Keep in mind that these bullet weights are quite spread, there are different numbers to be expected. You get more energy as compared to bullets with 180 grains, but the recoil stays in tight limits. The trajectory is not super flat anymore as can be seen by the MPBR. At 440 yards, the bullet drops around 22 inches. This makes it not necessarily the best option for long range hunting in open country, but with a laser range finder and the trajectory curve in mind, you can do it.

3. The range of 180-185 grain Bullets

These bullets are rather light for this caliber. You get a muzzle velocity of 2700 fps out of them. That brings you 2914 ft-lbs of energy. The MPBR stands at 290 yards. For the recoil, you will feel 20.9 ft-lbs. At 380 yards, it still has 1500 ft-lbs of energy.

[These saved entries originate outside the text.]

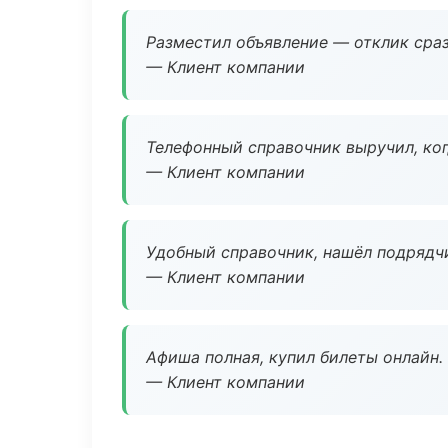
Разместил объявление — отклик сраз
— Клиент компании
Телефонный справочник выручил, ког
— Клиент компании
Удобный справочник, нашёл подрядчи
— Клиент компании
Афиша полная, купил билеты онлайн.
— Клиент компании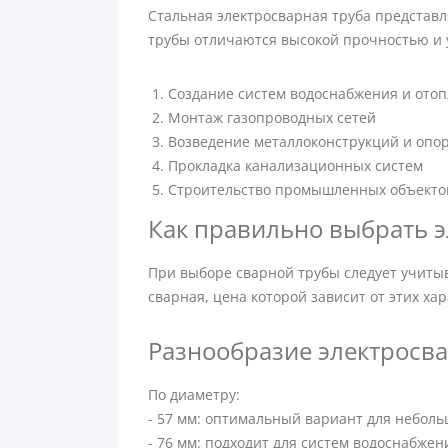
Стальная электросварная труба представл
трубы отличаются высокой прочностью и
Создание систем водоснабжения и ото
Монтаж газопроводных сетей
Возведение металлоконструкций и опо
Прокладка канализационных систем
Строительство промышленных объекто
Как правильно выбрать э
При выборе сварной трубы следует учитыв
сварная, цена которой зависит от этих х
Разнообразие электросвар
По диаметру:
- 57 мм: оптимальный вариант для небол
- 76 мм: подходит для систем водоснабже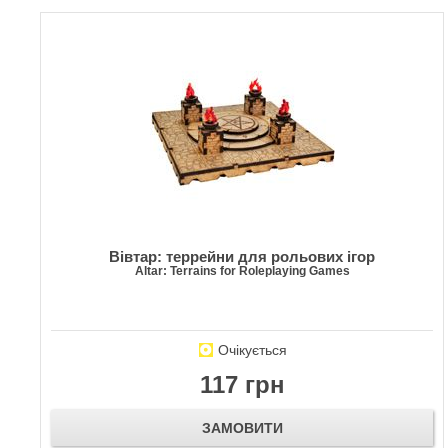
Вівтар: террейни для рольових ігор
Altar: Terrains for Roleplaying Games
Очікується
117 грн
ЗАМОВИТИ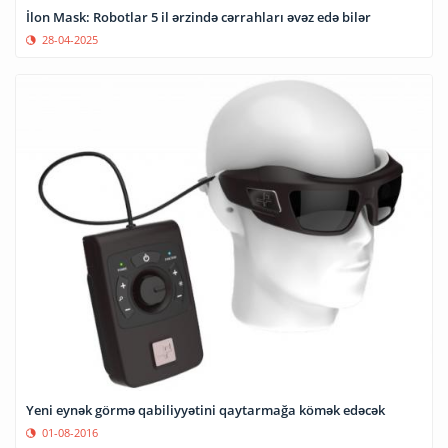
İlon Mask: Robotlar 5 il ərzində cərrahları əvəz edə bilər
28-04-2025
Yeni eynək görmə qabiliyyətini qaytarmağa kömək edəcək
01-08-2016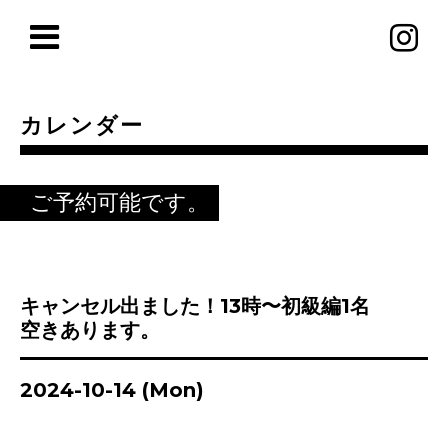
カレンダー
ご予約可能です。
キャンセル出ました！13時〜初級編1名
空きあります。
2024-10-14 (Mon)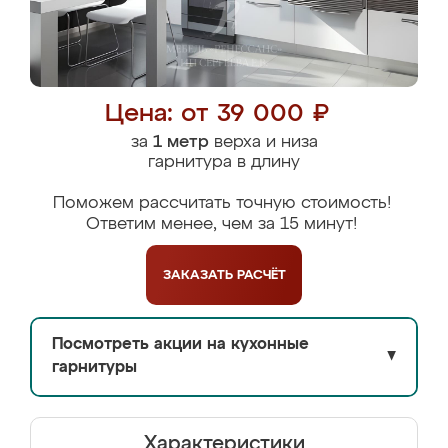
Цена: от 39 000 ₽
за
1 метр
верха и низа
гарнитура в длину
Поможем рассчитать точную стоимость!
Ответим менее, чем за 15 минут!
ЗАКАЗАТЬ
РАСЧЁТ
Посмотреть акции на кухонные
▼
гарнитуры
Характеристики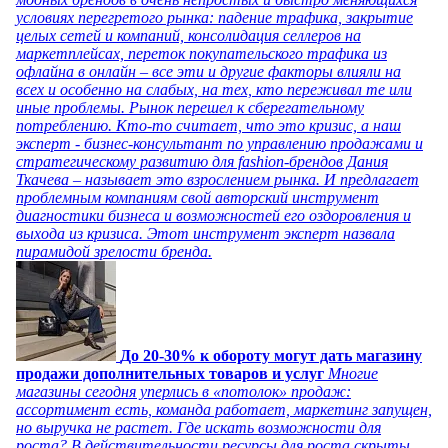
условиях перегретого рынка: падение трафика, закрытие
целых сетей и компаний, консолидация селлеров на
маркетплейсах, переток покупательского трафика из
офлайна в онлайн – все эти и другие факторы влияли на
всех и особенно на слабых, на тех, кто переживал те или
иные проблемы. Рынок перешел к сберегательному
потреблению. Кто-то считает, что это кризис, а наш
эксперт - бизнес-консультант по управлению продажами и
стратегическому развитию для fashion-брендов Дания
Ткачева – называет это взрослением рынка. И предлагает
проблемным компаниям свой авторский инструмент
диагностики бизнеса и возможностей его оздоровления и
выхода из кризиса. Этот инструмент эксперт назвала
пирамидой зрелости бренда.
До 20-30% к обороту могут дать магазину
продажи дополнительных товаров и услуг
Многие
магазины сегодня уперлись в «потолок» продаж:
ассортимент есть, команда работает, маркетинг запущен,
но выручка не растет. Где искать возможности для
роста? В действительности ресурсы для роста скрыты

These numbers come from a barrel length of 22 inches. Using one with 24 inches might get you up to 2750 fps muzzle velocity. While the .308 Winchester has 180-grain bullets that are aerodynamically more efficient, the .338 Federal offers more area for the gases inside the chamber and barrel to push leading to it being around 100 fps faster at the muzzle.

With this bullet weight, your trajectory is still quite flat, making it accurate. At the same time, the energy retention is good enough to use it for mule deer, sheep, whitetails, and pronghorns. You might even try it on elk, but there are definitely other options out there that would be better.

4. The Barnes TTSX

The Barnes TTSX shoots a 160 grain bullet with a muzzle velocity of 2900 fps with 2988 ft-lbs of energy. The MPBR is 308 yards, and the recoil comes with 19.6 ft-lbs. At 330 yards, the energy retained is still 1500 ft-lbs.

You get a very flat trajectory. Thanks to its weight and energy retention, it has a good potential for deep penetration. You can use it to go after lightweights, for example sheep, mountain goats and mule deer. You might also use it for whitetails and pronghorns. Keep an eye on the wind as the ballistic coefficient does not help you much in this regard. At 500 yards, you still get 1000 ft-lbs out of it, so that you can be sure that it is up to the task.

The .338 Federal sits with its performance quite nicely between the other rounds in its class, outperforming them significantly to be regarded as great for hunting. It does not gets the popularity it deserves thanks to the appearance of the 6.5 Creedmoor in the same year the .338 Federal went legit.